■ Exercise details ■
An unchanged copy of all the lines below is expected, and it should contain no pictures.

■ Working data ■
↓↓↓

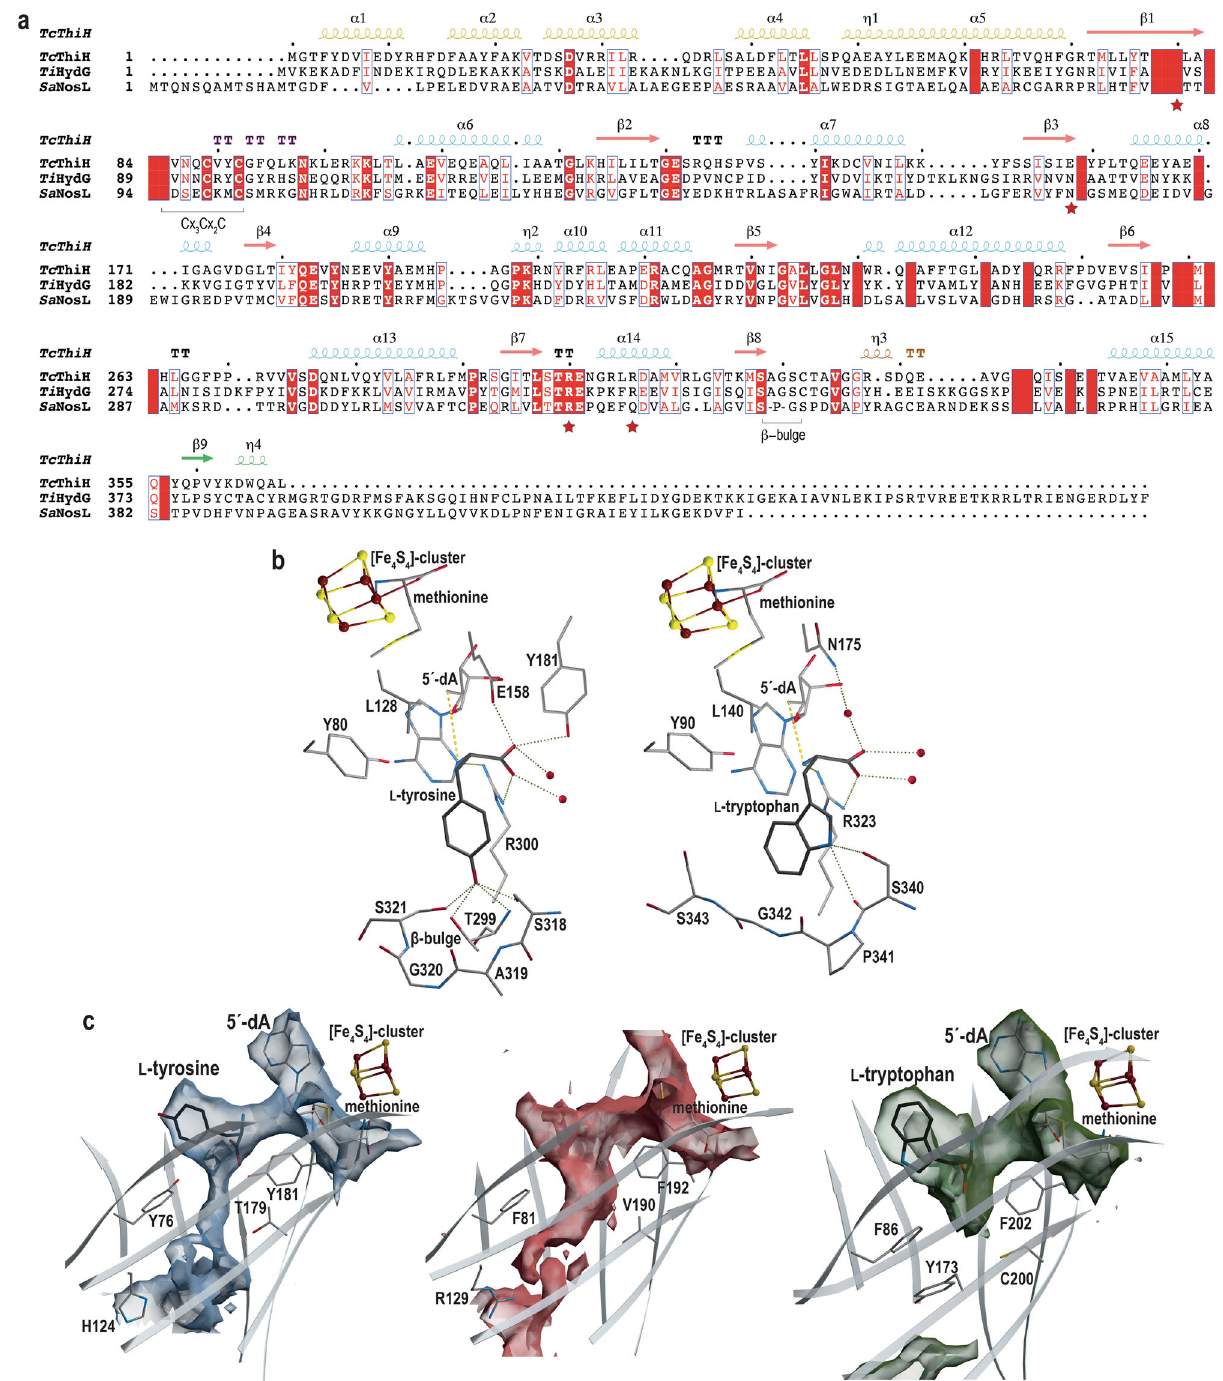
Fig. 3 Comparison Tc ThiH with Ti HydG and Sa NosL. a Multiple sequence alignment of Tc ThiH, HydG from Thermoanaerobacter italicus ( Ti ) and Sa NosL primary structures. Red and white boxes indicate conserved and similar amino acids in the three proteins. Tc ThiH secondary structure elements are depicted on top following the same color code as in Fig. 2a. Red stars highlight residues 80, 158, 300 and 306 that are discussed in the text. b L-tyrosine (left) and L-tryptophan (right) binding mode in Tc ThiH (this work) and Sa NosL 25 , respectively. Except for the [Fe 4 S 4 ] cluster depicted in the ball-and-stick form, the rest of the active site and the substrate are represented as sticks and water molecules are indicated as red spheres. C, N, O, S and Fe atoms are represented in light gray (dark gray for the substrates), blue, red, yellow and brown, respectively. c The cavity maps, contoured with an accessible probe radius of 1 Å, were calculated using the X-ray models of Tc ThiH (left, steel blue), Ti HydG 35 (center, ruby-red) and Sa NosL (right, olive color). When present in the structural model, 5´-dA, the L-methionine bound to the [Fe 4 S 4 ] cluster and the substrate were removed for the cavity calculation. Key residues and the [Fe 4 S 4 ] are represented as in ( b ). Stereoviews of ( b , c ), are presented in Supplementary Figs. 11, 12, respectively.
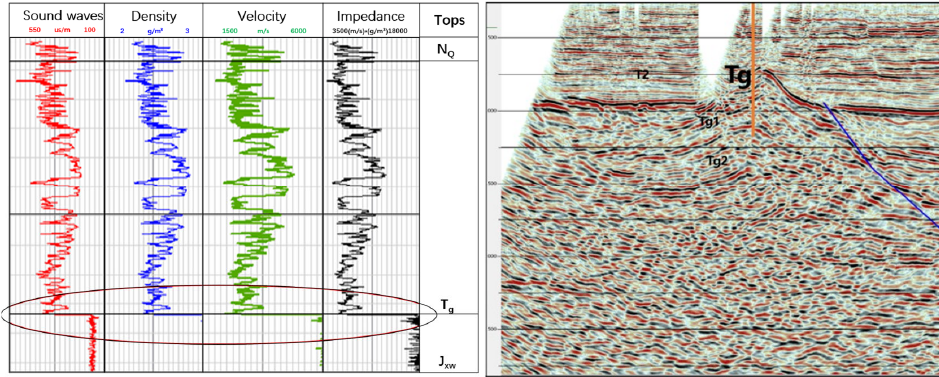
Figure 2. Composite logs of a sedimentary hydrothermal well and the seismic profile over it.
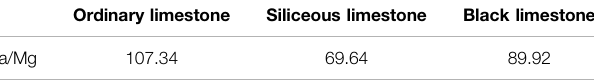
TABLE 5 | Ca/Mg values of collected limestone sample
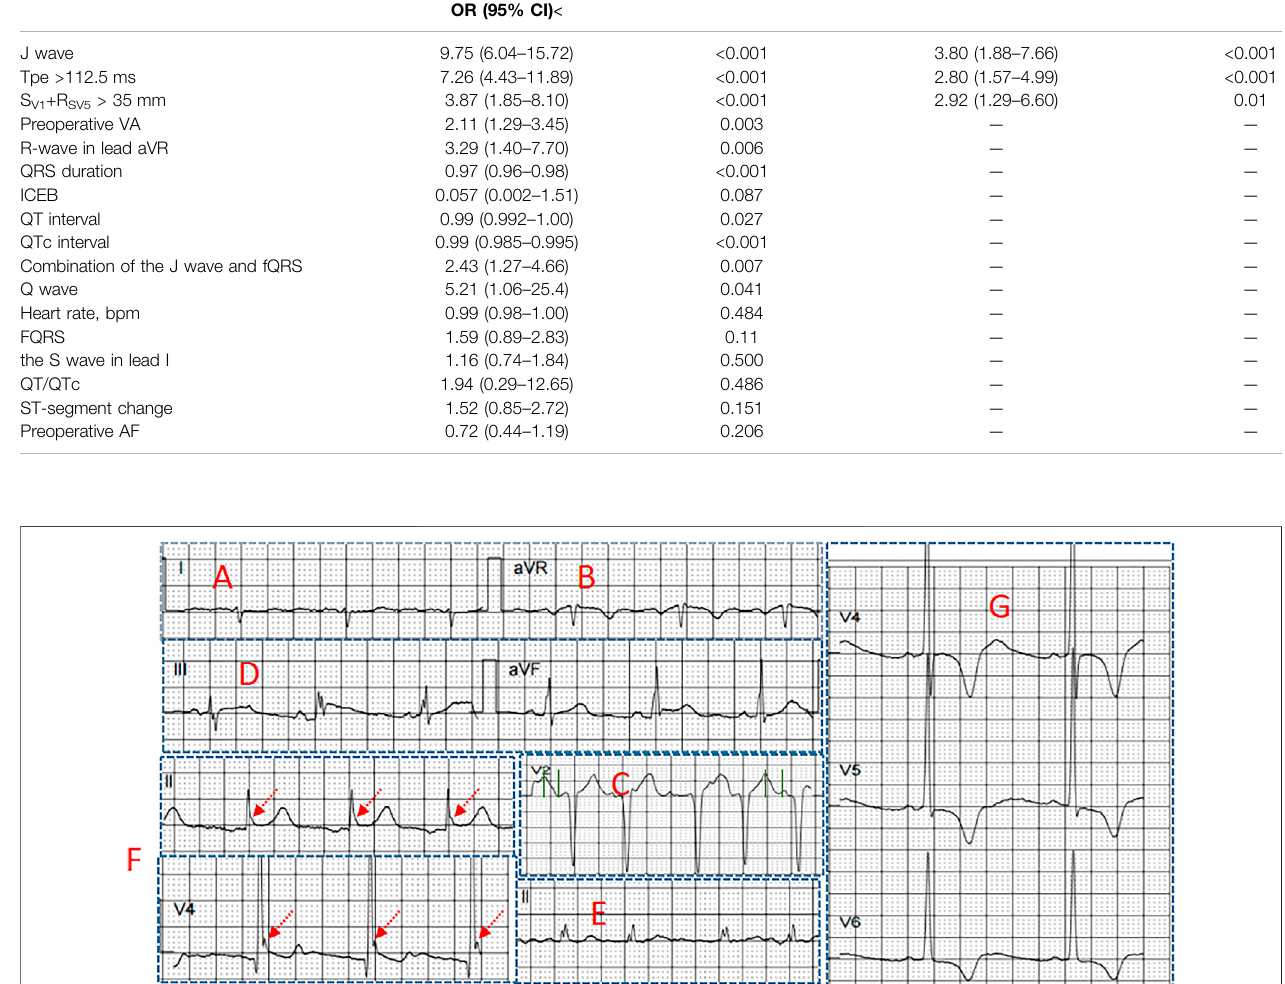
Frontiers in Physiology |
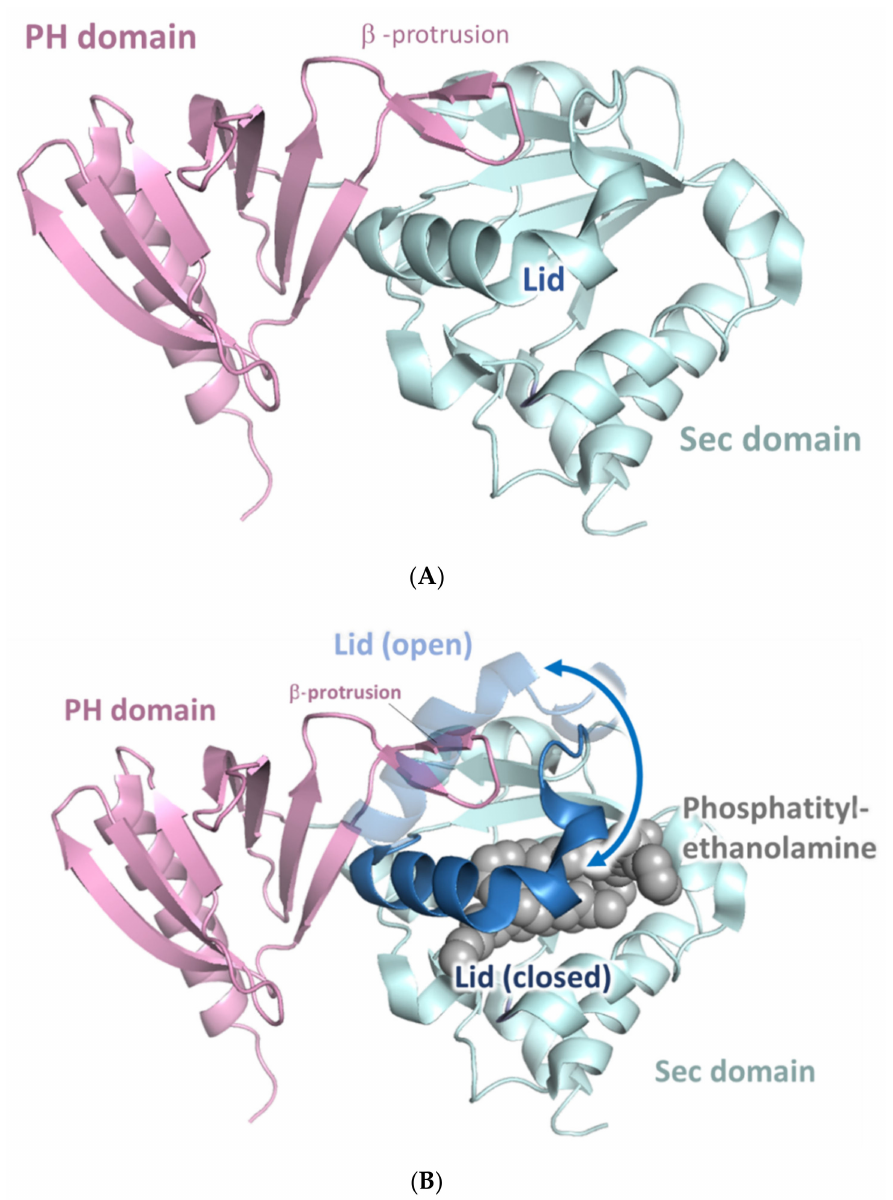
Figure 6. Structure of the SecPH domain: ( A ) Ribbon representation of the SecPH domain of human neurofibromin [50]. ( B ) Ribbon representation of neurofibromin-SecPH superimposed over the open Sec conformation (derived from the structure of Sec14p)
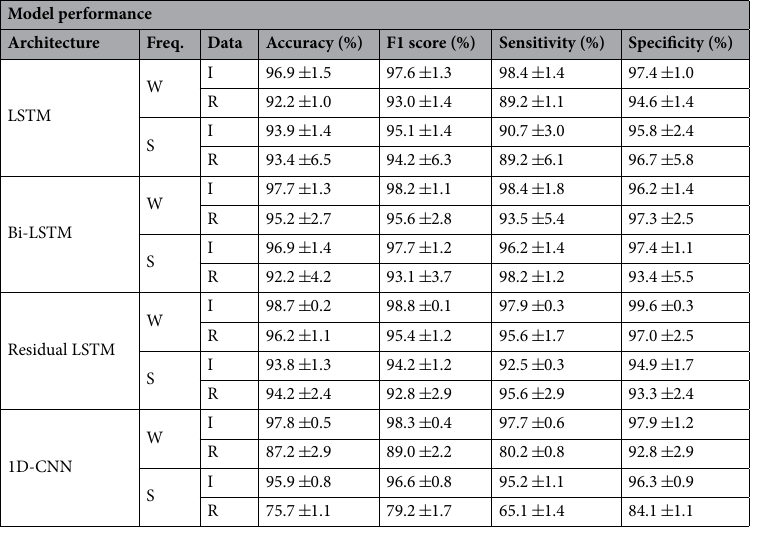
Table 2. Model performance for classifying viable and non-viable small intestine segments after different degrees of ischemic injury. Binary classification classes are divided as following for both ischemic and reperfusion data: class 1: ischemic condition for 1, 2, and 3 h, class 2: ischemic condition for 4–8 h. Both average and standard deviation from 5-fold cross validation are shown in the table. “W” = Whole, indicates that the whole frequency range was used (200 MHz–14 GHz). “S” = Selected, indicates that the selected frequency range was used (6 GHz–14 GHz). “I” = Ischemia and “R” = Reperfusion.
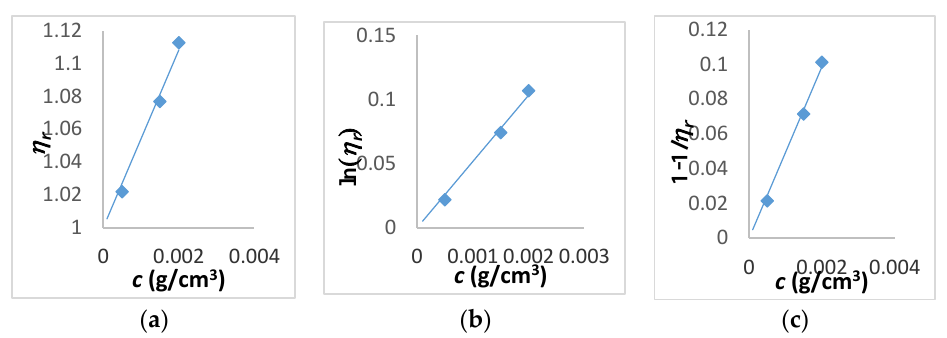
Figure 5. Tanglertpaibul & Rao plots for ( a – c ) equations. Where ( a ) is η r vs. c , ( b ) is ln η r vs. c , and ( c ) is 1 − 1/ η r vs. c .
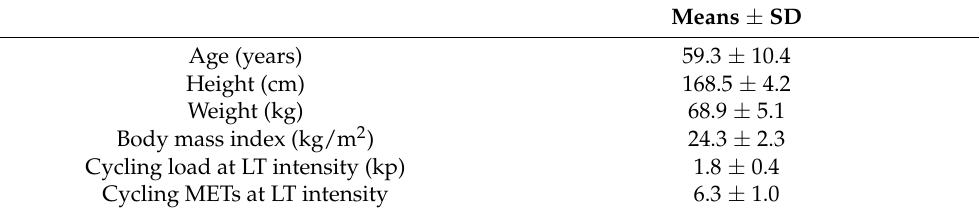
Table 1. Characteristics of the study subjects ( n = 7).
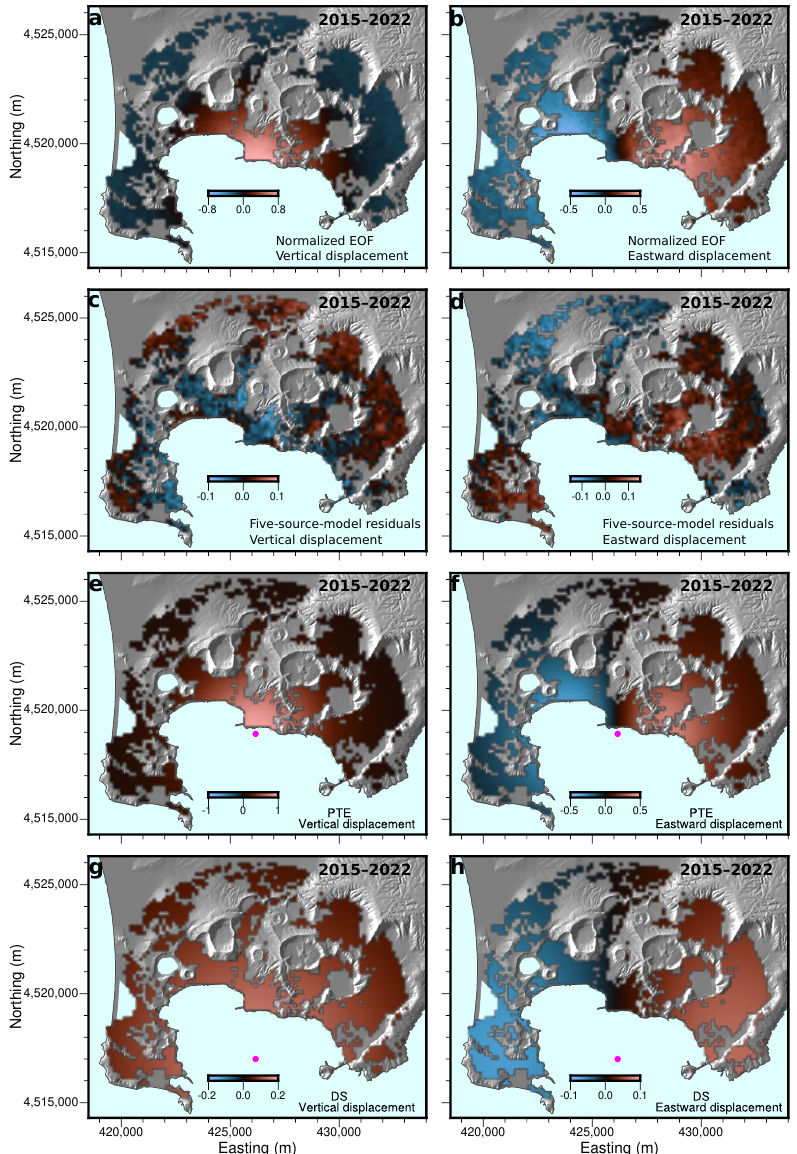
Figure 11. Modeling of the normalized 2015–2022 EOFs. ( a , b ) Normalized vertical and horizontal EOFs (˜ h v and ˜ h e in Equation (2), respectively), redrawn from Figure 7a,b. ( c , d ) Residuals after 2 2 subtracting the cumulative contribution of the PTE, DS, PS, RFI and PMC. ( e , f ) Contribution of the (cid:0) (cid:0) (cid:1) (cid:1) a 2,1 / r v f v a 2,1 / r v f e PTE, i.e., and in Equation (2), respectively. ( g , h ) Contribution of the DS, 2 2 1 1 (cid:0) (cid:0) (cid:1) (cid:1) a 2,2 / r v a 2,2 / r v f v f e i.e., and in Equation (2), respectively. The magenta dot in panels ( e – h ) gives 2 2 2 2 the center position of the related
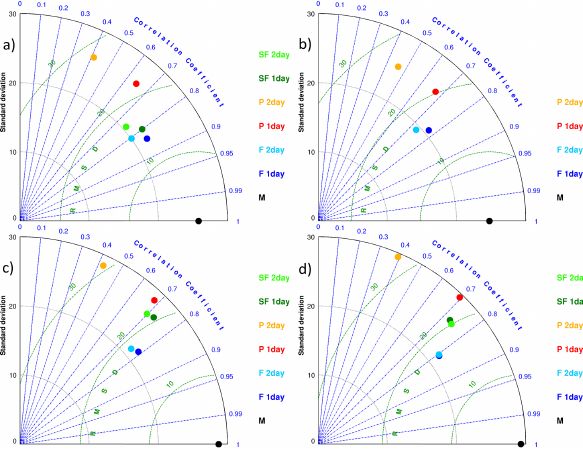
Figure 9. Taylor diagrams comparing 1-day and 2-day ozone daily maximum statistical forecast (SF), persistence (P) and WRF-Chem forecast (F) for (a) subalpine urban stations with SF (LJ, HRA), (b) subalpine urban stations without SF (CE, TRB, ZAG, VEL), (c) rural stations with SF (MS, ISK, KRV, OTL) and (d) Mediter- ranean urban stations (NG,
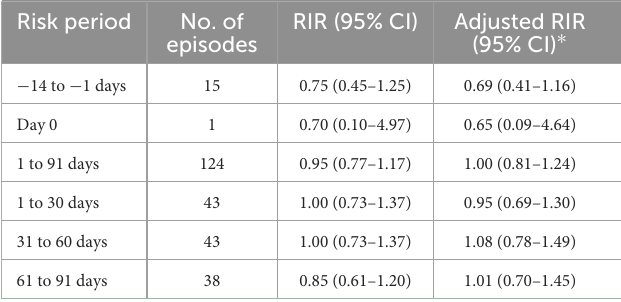
TABLE 2 The relative incidence ratio of PFP after IIV3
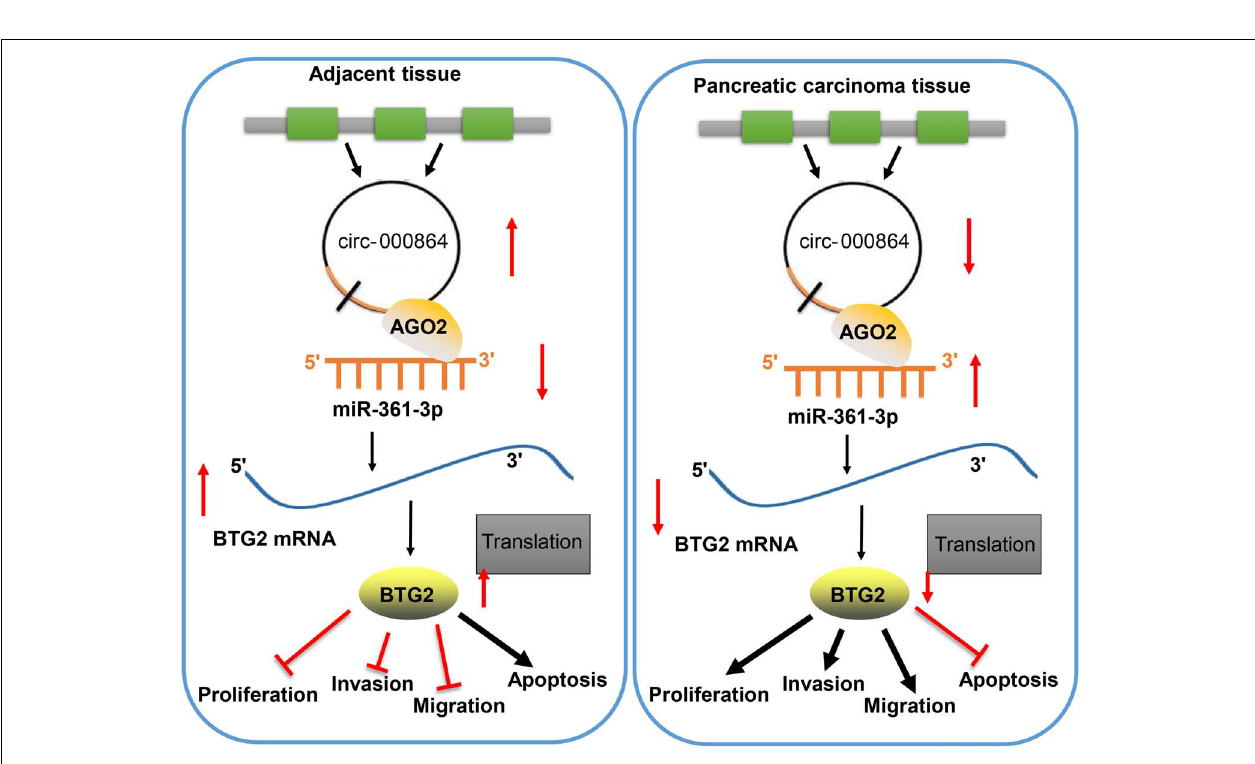
FIGURE 8 | The mechanism of circRNA_000864 in pancreatic cancer by binding to miR-361-3p and BTG2. Upregulating circRNA_000864 expression could impair miR-361-3p-dependent BTG2 downregulation and inhibits the proliferation, invasion, migration, and promotes apoptosis of pancreatic cancer cells.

↑↑↑

■ Solution to the problem ■
Fig. 3 Comparison Tc ThiH with Ti HydG and Sa NosL. a Multiple sequence alignment of Tc ThiH, HydG from Thermoanaerobacter italicus ( Ti ) and Sa NosL primary structures. Red and white boxes indicate conserved and similar amino acids in the three proteins. Tc ThiH secondary structure elements are depicted on top following the same color code as in Fig. 2a. Red stars highlight residues 80, 158, 300 and 306 that are discussed in the text. b L-tyrosine (left) and L-tryptophan (right) binding mode in Tc ThiH (this work) and Sa NosL 25 , respectively. Except for the [Fe 4 S 4 ] cluster depicted in the ball-and-stick form, the rest of the active site and the substrate are represented as sticks and water molecules are indicated as red spheres. C, N, O, S and Fe atoms are represented in light gray (dark gray for the substrates), blue, red, yellow and brown, respectively. c The cavity maps, contoured with an accessible probe radius of 1 Å, were calculated using the X-ray models of Tc ThiH (left, steel blue), Ti HydG 35 (center, ruby-red) and Sa NosL (right, olive color). When present in the structural model, 5´-dA, the L-methionine bound to the [Fe 4 S 4 ] cluster and the substrate were removed for the cavity calculation. Key residues and the [Fe 4 S 4 ] are represented as in ( b ). Stereoviews of ( b , c ), are presented in Supplementary Figs. 11, 12, respectively.
Figure 2. Composite logs of a sedimentary hydrothermal well and the seismic profile over it.
TABLE 5 | Ca/Mg values of collected limestone sample
Frontiers in Physiology |
Figure 6. Structure of the SecPH domain: ( A ) Ribbon representation of the SecPH domain of human neurofibromin [50]. ( B ) Ribbon representation of neurofibromin-SecPH superimposed over the open Sec conformation (derived from the structure of Sec14p)
Table 2. Model performance for classifying viable and non-viable small intestine segments after different degrees of ischemic injury. Binary classification classes are divided as following for both ischemic and reperfusion data: class 1: ischemic condition for 1, 2, and 3 h, class 2: ischemic condition for 4–8 h. Both average and standard deviation from 5-fold cross validation are shown in the table. “W” = Whole, indicates that the whole frequency range was used (200 MHz–14 GHz). “S” = Selected, indicates that the selected frequency range was used (6 GHz–14 GHz). “I” = Ischemia and “R” = Reperfusion.
Figure 5. Tanglertpaibul & Rao plots for ( a – c ) equations. Where ( a ) is η r vs. c , ( b ) is ln η r vs. c , and ( c ) is 1 − 1/ η r vs. c .
Table 1. Characteristics of the study subjects ( n = 7).
Figure 11. Modeling of the normalized 2015–2022 EOFs. ( a , b ) Normalized vertical and horizontal EOFs (˜ h v and ˜ h e in Equation (2), respectively), redrawn from Figure 7a,b. ( c , d ) Residuals after 2 2 subtracting the cumulative contribution of the PTE, DS, PS, RFI and PMC. ( e , f ) Contribution of the (cid:0) (cid:0) (cid:1) (cid:1) a 2,1 / r v f v a 2,1 / r v f e PTE, i.e., and in Equation (2), respectively. ( g , h ) Contribution of the DS, 2 2 1 1 (cid:0) (cid:0) (cid:1) (cid:1) a 2,2 / r v a 2,2 / r v f v f e i.e., and in Equation (2), respectively. The magenta dot in panels ( e – h ) gives 2 2 2 2 the center position of the related
Figure 9. Taylor diagrams comparing 1-day and 2-day ozone daily maximum statistical forecast (SF), persistence (P) and WRF-Chem forecast (F) for (a) subalpine urban stations with SF (LJ, HRA), (b) subalpine urban stations without SF (CE, TRB, ZAG, VEL), (c) rural stations with SF (MS, ISK, KRV, OTL) and (d) Mediter- ranean urban stations (NG,
TABLE 2 The relative incidence ratio of PFP after IIV3
FIGURE 8 | The mechanism of circRNA_000864 in pancreatic cancer by binding to miR-361-3p and BTG2. Upregulating circRNA_000864 expression could impair miR-361-3p-dependent BTG2 downregulation and inhibits the proliferation, invasion, migration, and promotes apoptosis of pancreatic cancer cells.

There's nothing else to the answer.